Cork artists Amna Walayat and Tina Whelan.

Mirage spotted on Cork quay

An exhibition featuring ambitious new works by studio members at Cork city’s Backwater Artists Group will open today.

‘Arranged Mirage’ is a collaborative exhibition by artists Amna Walayat and Tina Whelan which explores feminism across the intersecting terrains of religion, culture, myth, and social norms.

Opening today, Thursday, at Studio 12, Backwater Artists Group on Wandesford Quay, the exhibition will run until 27 June, opening from 10am-5pm Tuesday to Friday. The exhibition marks Walayat and Whelan’s second collaboration and follows their exhibition ‘Songs from a Lost Paradise’ in 2024.

Over the past two years, shared dialogue has informed their use of materials, methods, and a symbolic language, which is rooted in their contrasting cultural backgrounds. Throughout their collaborations, Walayat and Whelan celebrate both their differences and their togetherness.

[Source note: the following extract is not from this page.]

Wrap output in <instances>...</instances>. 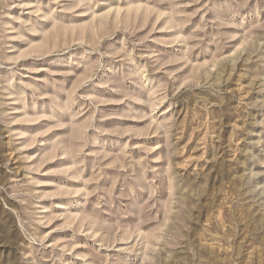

Tina Whelan is an Irish visual artist, researcher, and storyteller. She studied at Belfast School of Art and MTU Crawford College of Art & Design. In 2021, she graduated with a Research Masters on the impact of national ideology and Catholic ethics on Irish obstetrics.

Taking the maternal body as her starting point, Whelan draws on her lived experience of the evolving relationship between religion and women in Irish society. In this new exhibition, she explores womanhood through devotional imagery, celebrating the transformative act of birth as a creative and sacred force.

Amna Walayat is a Cork-based visual artist of Pakistani origin who works from Backwater Artists Studio and is also a member of Sample-Studios and Art Nomads. Her work has been shown at EVA International, IMMA, RHA, The Dock, Sirius Arts Centre, and in major venues in Pakistan. She holds an MA in Art History from UCC and an MA in Fine Arts from Punjab University.

The search for a lost paradise is a recurring theme in Walayat’s practice as she connects memory, identity, and the complexities of belonging. Symbolism and motifs of traditional Indo-Persian painting remain central to her work, whilst she evolves her technical approach, and she experiments with colour and material processes. With these developments, she deepens her engagement with feminist discourse and personal storytelling.

‘Arranged Mirage’ invites viewers to reflect on concepts of faith, hope, and belonging, on how these concepts have been shaped by evolving religious, cultural, and secular beliefs, and how we might experience them in the present. With this vision, difference becomes a source of strength, and the mirage, once elusive, transforms into a site of real possibilities.